Being a man, it turns out, is hazardous to your health.
Sure, they are the ones who fight our wars, and battle poses its
share of dangers. Young males are also often risk-takers just for the
thrill of it, and their predilection for highs has its lows, rendering
them more likely to die than young women.
But subtract the excesses of youth and a stark fact remains: At
every age and stage of life, men die sooner than women do. "Men die
young, even when they're old," screamed the news bulletin that flashed
across my computer screen.
Take one example. In 1998, the latest year for which such
information is available, among persons over 65 years of age, 4,655 white
men and 132 African-American males committed suicide. By contrast, 902
white women and 20 African-American women committed suicide that
year.
OK, subtract suicide. Men in their 60s are still 1.68 times more
likely to die as women, mainly due to disease.
The gender gap in deaths is not just an American thing. A new study
across 20 countries reveals that men carry a disproportionate risk of
premature death everywhere, in Ireland and Australia and Singapore and El
Salvador. The gender gap, on the rise since the 1940s, has only grown
bigger in recent years.
No one is sure why it exists in the first place. Is there something
about the Y chromosome that makes men vulnerable? After all, men get an X
and a Y while women get two Xs, and the second X provides just a lot more
genetic duplication than can fit on a Y chromosome. Still, genetic
explanations of complicated behaviors have been fashionable over the past
decade, but seldom do they pan out.
However, tantalizing clues emerge from other studies, especially
ones that include information about social support. Social support is
known to reduce stress and improve mental and physical health. The effect
of social support is so great that lack of a social network has been
called at least as powerful as smoking as a cause of death.
Researchers who recently looked at suicidal thinking among
seniors -- even among seniors who have endured lifelong social
inequality -- find that those who have active or passive thoughts of
suicide are less likely to have the support of a confidante. They are
also less likely to get support from strong religious or spiritual
beliefs.
The sexes differ dramatically in social support. Quite simply, men
are more competitive, which limits support, and women are more
cooperative.
The cost of competition between men could be their
longevity.
Although men sometimes ridicule them for it, women tend to develop
social networks and confiding relationships that they can call on in
times of stress. These may literally be lifesaving.

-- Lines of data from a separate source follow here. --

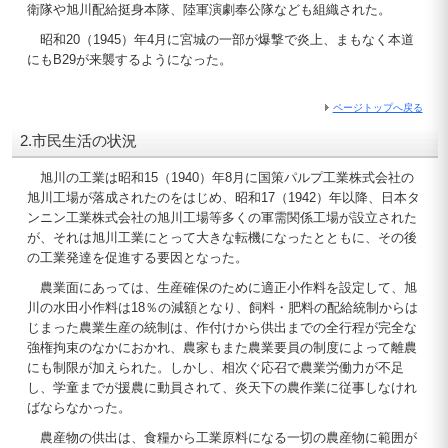
衛隊や旭川配給挺身本隊、陸軍演劇奉公隊なども組織された。
昭和20（1945）年4月に宮城の一部が爆撃で炎上、まもなく本道
にもB29が来襲するようになった。
ページトップへ戻る
2.市民生活の状況
旭川の工業は昭和15（1940）年8月に国策パルプ工業株式会社の
旭川工場が落成されたのをはじめ、昭和17（1942）年以降、日本タ
ンニン工業株式会社の旭川工場等多くの軍需関係工場が設立された
が、それは旭川工業にとって大きな転機になったとともに、その後
の工業発達を促進する要因となった。
農業面にあっては、生産確保のために適正小作料を設定して、旭
川の水田小作料は18％の減額となり、飼料・肥料の配給統制からは
じまった農業生産の統制は、作付けから供出までの全行程が完全な
強権拘束のなかにおかれ、農家もまた農業要員の制度によって離農
にも制限が加えられた。しかし、相次ぐ応召で農業労働力が不足
し、学童までが援農に動員されて、炎天下の農作業に従事しなけれ
ばならなかった。
農産物の供出は、食糧から工業原料になる一切の農産物に範囲が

It has long been thought that women's predilection for social
support may be a necessary outgrowth of raising children. Nurturing by
definition requires tending to the needs of another.
But it turns out that the human brain -- men's as well as women's -- is
wired for cooperation.
Scientists at Emory University in Atlanta took brain scans of real
people in situations where they could choose to cooperate or gain an
advantage by betraying each other (not to worry: it was a game, called
prisoner's dilemma). The scans show that people cooperate because it
feels good to do so.
When they do, they activate nerve circuits that are basic parts of
the brain's reward system. These are same circuits that get turned on in
addictions to recreational drugs and such other pleasures as sex and
eating and achieving important goals.
"Our study shows, for the first time, that social cooperation is
intrinsically rewarding to the human brain, even in the face of pressures
to the contrary," said research psychiatrist Gregory S. Berns, M.D.,
Ph.D. "It suggests that the altruistic drive to cooperate is biologically
embedded -- either genetically programmed or acquired through socialization
during childhood and adolescence."
In short, cooperation activates a reward circuit, and this
activation may feel so good that it prompts people to override later
temptations to take advantage of others.
Dr. Berns and his team are looking forward to further exploring the
neural basis of social bonds. As one of them said, "It may help us define
why wars are fought and loves are lost."